Early technical and clinical results with retrievable inferior vena caval filters.
Academic Article
Overview
abstract
Deep venous thrombosis with or without subsequent pulmonary embolism is a common preventable cause of hospital death. Although anticoagulation is the accepted standard therapy for thromboembolic disease, in situations in which anticoagulation is contraindicated, interruption of the inferior vena cava (IVC) by means of percutaneous placement of a filter has become a widely used alternative. We report our initial experience with two retrievable IVC filters. Between July 2002 and April 2003, 13 patients (mean age 54 +/- 7 years; range 29-75 years) underwent percutaneous placement of either the Gunther Tulip (n = 5; Cook Inc., Bloomington, IN) or OptEase (n = 8; Cordis, Miami Lakes, FL) IVC filter. Five patients had filters placed prophylactically before major surgery. The remaining eight patients had had a contraindication to anticoagulation, and three had experienced a hemorrhagic complication as a result of anticoagulation following either a recently documented deep venous thrombosis (n = 3) or pulmonary embolism (n = 5).
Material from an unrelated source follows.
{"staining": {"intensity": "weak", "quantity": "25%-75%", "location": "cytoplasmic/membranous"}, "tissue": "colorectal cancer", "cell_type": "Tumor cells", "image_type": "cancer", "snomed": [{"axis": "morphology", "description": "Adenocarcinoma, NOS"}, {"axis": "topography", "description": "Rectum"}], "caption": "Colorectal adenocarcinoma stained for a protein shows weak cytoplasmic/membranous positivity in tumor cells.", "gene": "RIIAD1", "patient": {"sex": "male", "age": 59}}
Filters were successfully placed in all 13 patients, with a duration of implantation ranging from 2 to 15 days. Retrieval was attempted in 12 patients (in 1 patient, permanent filtration was secondarily requested) and was achieved in 10 (84.6%) patients. In 2 patients, retrieval failure was due to device angulation within the vena cava precluding safe retrieval. In both instances, the device used was the Gunther Tulip filter. No patient developed symptomatic pulmonary embolism or insertion-site thrombosis following either filter deployment or removal. Trapped thrombus in the filters was seen in all patients. Retrieval required a mean of 6.8 minutes (range 5-10.2 minutes) of fluoroscopy time. Neither filter migration nor caval injury was observed. Temporary IVC filters are effective and are associated with a high retrieval success rate. Further study is warranted to determine the maximal duration of implantation and whether retrievable IVC filters should expand the indications for IVC filter placement.